Is the Holy Spirit a force or a person? What does CoG7 teach about the Spirit of God?
The historic view of “Trinity” holds that the Holy Spirit is a divine person with all the attributes of God — Father and Son. Each of the three, then, has the full divine nature and substance of the others. They exist as one God — not three! — in an eternal relation of three equal persons — not one!
Among non-Trinitarian Christians, au contraire, one may hear the view that the Spirit of God is not a third person but an impersonal force, like in Star Wars: “The Force be with you.” Something near this view was expressed in a pre-1994 CoG7 doctrine that read, in part, “The Holy Spirit is an extension of the power of God in the world . . . .”
The Church’s current faith statements support neither the impersonal “force” nor the “third person” views referenced above. Rather, they see the Holy Spirit as closely identified with God — who is Spirit and is holy— himself. The Spirit of God is experienced by God’s people in a close and personal way and may be gladly regarded as God’s personal presence with and within His people on earth. As Jesus the Son was Father God’s personal presence on earth in physical form, so the Holy Spirit is Christ the Son’s personal presence on earth in spiritual form.

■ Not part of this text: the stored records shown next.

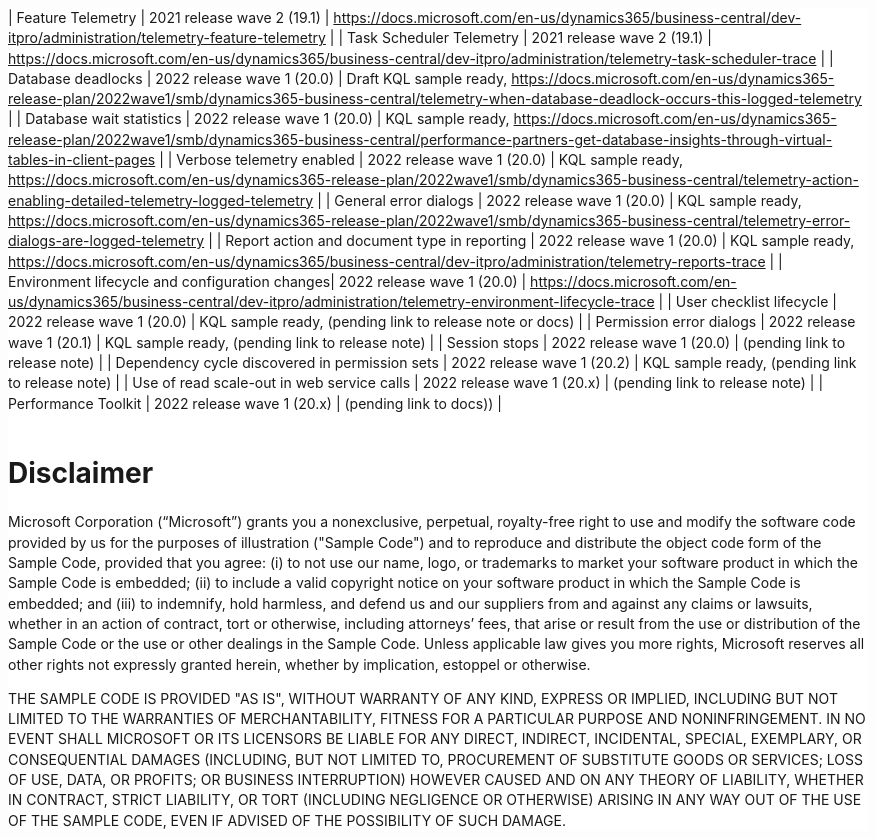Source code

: | Feature Telemetry | 2021 release wave 2 (19.1) | https://docs.microsoft.com/en-us/dynamics365/business-central/dev-itpro/administration/telemetry-feature-telemetry |
| Task Scheduler Telemetry | 2021 release wave 2 (19.1) | https://docs.microsoft.com/en-us/dynamics365/business-central/dev-itpro/administration/telemetry-task-scheduler-trace |
| Database deadlocks | 2022 release wave 1 (20.0) | Draft KQL sample ready, https://docs.microsoft.com/en-us/dynamics365-release-plan/2022wave1/smb/dynamics365-business-central/telemetry-when-database-deadlock-occurs-this-logged-telemetry |
| Database wait statistics | 2022 release wave 1 (20.0) | KQL sample ready, https://docs.microsoft.com/en-us/dynamics365-release-plan/2022wave1/smb/dynamics365-business-central/performance-partners-get-database-insights-through-virtual-tables-in-client-pages |
| Verbose telemetry enabled | 2022 release wave 1 (20.0) | KQL sample ready, https://docs.microsoft.com/en-us/dynamics365-release-plan/2022wave1/smb/dynamics365-business-central/telemetry-action-enabling-detailed-telemetry-logged-telemetry |
| General error dialogs | 2022 release wave 1 (20.0) | KQL sample ready, https://docs.microsoft.com/en-us/dynamics365-release-plan/2022wave1/smb/dynamics365-business-central/telemetry-error-dialogs-are-logged-telemetry |
| Report action and document type in reporting | 2022 release wave 1 (20.0) | KQL sample ready, https://docs.microsoft.com/en-us/dynamics365/business-central/dev-itpro/administration/telemetry-reports-trace |
| Environment lifecycle and configuration changes| 2022 release wave 1 (20.0) | https://docs.microsoft.com/en-us/dynamics365/business-central/dev-itpro/administration/telemetry-environment-lifecycle-trace |
| User checklist lifecycle | 2022 release wave 1 (20.0) | KQL sample ready, (pending link to release note or docs) |
| Permission error dialogs | 2022 release wave 1 (20.1) | KQL sample ready, (pending link to release note) |
| Session stops | 2022 release wave 1 (20.0) | (pending link to release note) |
| Dependency cycle discovered in permission sets | 2022 release wave 1 (20.2) | KQL sample ready, (pending link to release note) |
| Use of read scale-out in web service calls | 2022 release wave 1 (20.x) | (pending link to release note) |
| Performance Toolkit | 2022 release wave 1 (20.x) | (pending link to docs)) |

# Disclaimer
Microsoft Corporation (“Microsoft”) grants you a nonexclusive, perpetual, royalty-free right to use and modify the software code provided by us for the purposes of illustration  ("Sample Code") and to reproduce and distribute the object code form of the Sample Code, provided that you agree: (i) to not use our name, logo, or trademarks to market your software product in which the Sample Code is embedded; (ii) to include a valid copyright notice on your software product in which the Sample Code is embedded; and (iii) to indemnify, hold harmless, and defend us and our suppliers from and against any claims or lawsuits, whether in an action of contract, tort or otherwise, including attorneys’ fees, that arise or result from the use or distribution of the Sample Code or the use or other dealings in the Sample Code. Unless applicable law gives you more rights, Microsoft reserves all other rights not expressly granted herein, whether by implication, estoppel or otherwise. 

THE SAMPLE CODE IS PROVIDED "AS IS", WITHOUT WARRANTY OF ANY KIND, EXPRESS OR IMPLIED, INCLUDING BUT NOT LIMITED TO THE WARRANTIES OF MERCHANTABILITY, FITNESS FOR A PARTICULAR PURPOSE AND NONINFRINGEMENT. IN NO EVENT SHALL MICROSOFT OR ITS LICENSORS BE LIABLE FOR ANY DIRECT, INDIRECT, INCIDENTAL, SPECIAL, EXEMPLARY, OR CONSEQUENTIAL DAMAGES (INCLUDING, BUT NOT LIMITED TO, PROCUREMENT OF SUBSTITUTE GOODS OR SERVICES; LOSS OF USE, DATA, OR PROFITS; OR BUSINESS INTERRUPTION) HOWEVER CAUSED AND ON ANY THEORY OF LIABILITY, WHETHER IN CONTRACT, STRICT LIABILITY, OR TORT (INCLUDING NEGLIGENCE OR OTHERWISE) ARISING IN ANY WAY OUT OF THE USE OF THE SAMPLE CODE, EVEN IF ADVISED OF THE POSSIBILITY OF SUCH DAMAGE.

The Holy Spirit is not named in most New Testament salutations, benedictions, or doxologies, as are the Father and Son. The Spirit is not seen as enthroned or reigning in heaven, as are Father and Son. The Spirit is not worshipped or addressed in prayer, as are Father and Son. The Spirit has no “I-Thou” relation with Father and Son, as they do with each other. Rather than think of the Holy Spirit as a third person of the Deity, therefore, it may be more nearly correct to think of the Spirit as the personal presence of the Father and Son on earth and within believers.